Its a given that I have a small, fast burn chamber.


Am i missing something?
 
do I just limit the intake stroke more? but how would this help?

perhaps the turbo simply wouldn't aid anything.
 
thank you for the link.

I am trying to do essentialy the same thing except have the intake close earler than later.

up the compression, reduce peak pressure, and increase the expansion rate.

have the exaust open about 10* BBDC.

by creating a more complete-faster burn, and more expansion, I will have recouped any power loss from having less air.

also the piston wont have to use so much energy to compress the charge with the higher comp ratio.

with the greater expansion rate the egt's will lower.




sounds great except for any kind of lean burn you will have to increase the intake temp and or use a turbo.

I am trying to figure out haw to acheive this with a turbo.
 
white goat":4eyurv4r said:
...have the exaust open about 10* BBDC...

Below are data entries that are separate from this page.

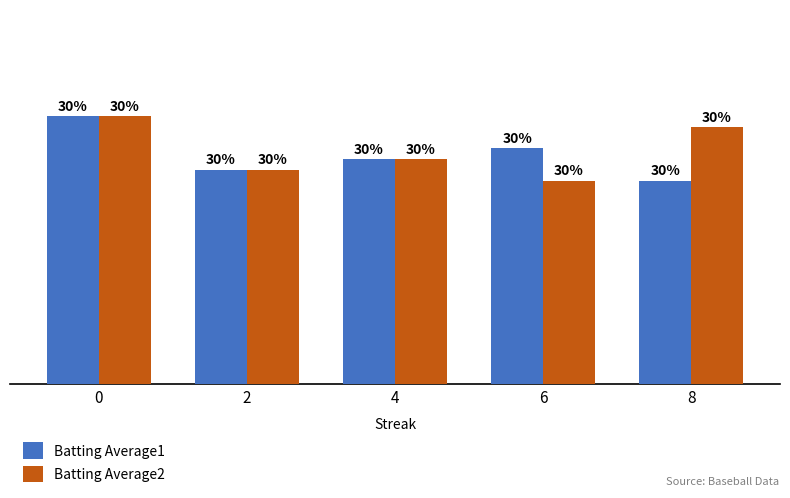

What is the value of the Batting Average2 bar at the 5th from the left?

0.3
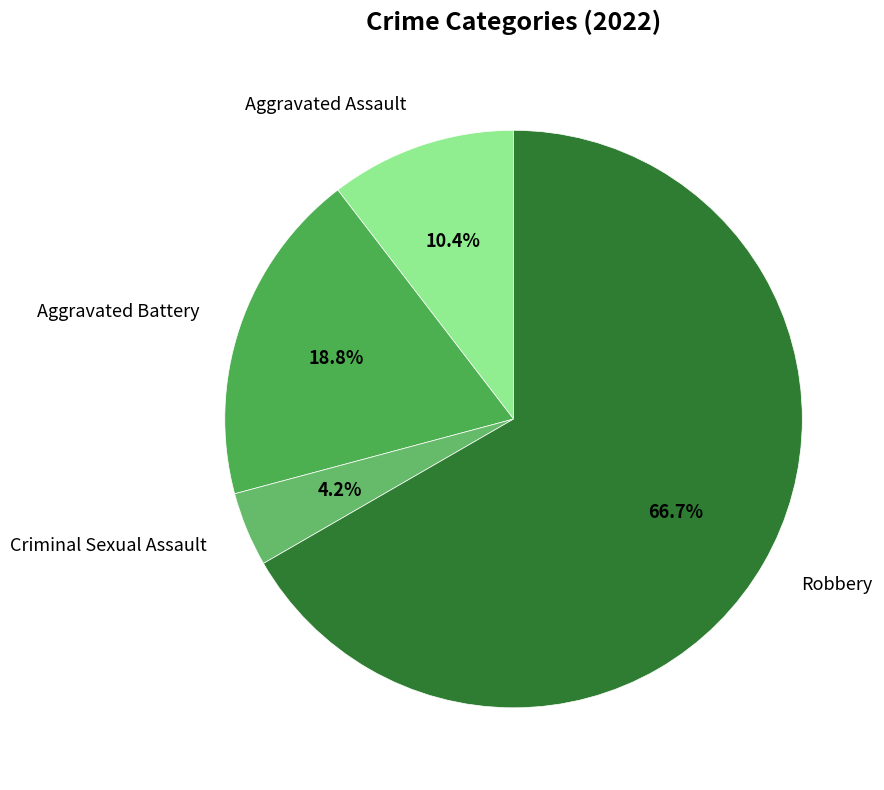

What percentage is NOT represented by Aggravated Assault?

89.6%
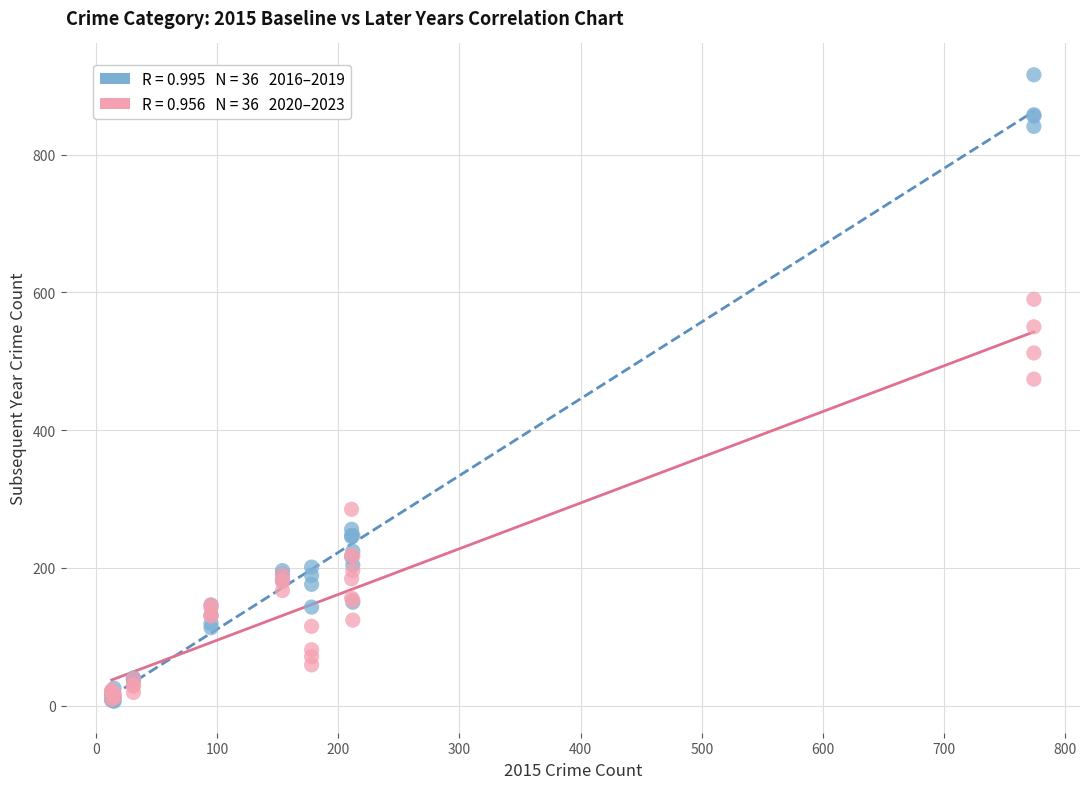

Across all series, what Y value is closest to 461?

474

Hmmmm....even the slowest revving of the low-speed torque engines I have studied open the exhaust valve a lot sooner than that. The latest I can recall opening is around 35º BBDC. Apparently the designers wanted to vent those gases early enough to avoid any excess pressure when the piston starts upward on the exhaust stroke. That would certainly rob power. Just guessing, but that's what I have observed.
Joe
 
In general, it sounds like you want a very high compression ratio(physical) but limit the intake valve opening to limit cylinder pressure. Since the intake is closed longer you have more time to exhaust. Very short duration works well on low rpm but kills higher rpm performance. The turbo pressure would be need to be used as RPM increased to keep cylinder pressure up. Iam not sure about the exact valve timing you are talking about but I can see that working. Of course it wouldn't be the ultimate power machine but might have some economy and performance benifits.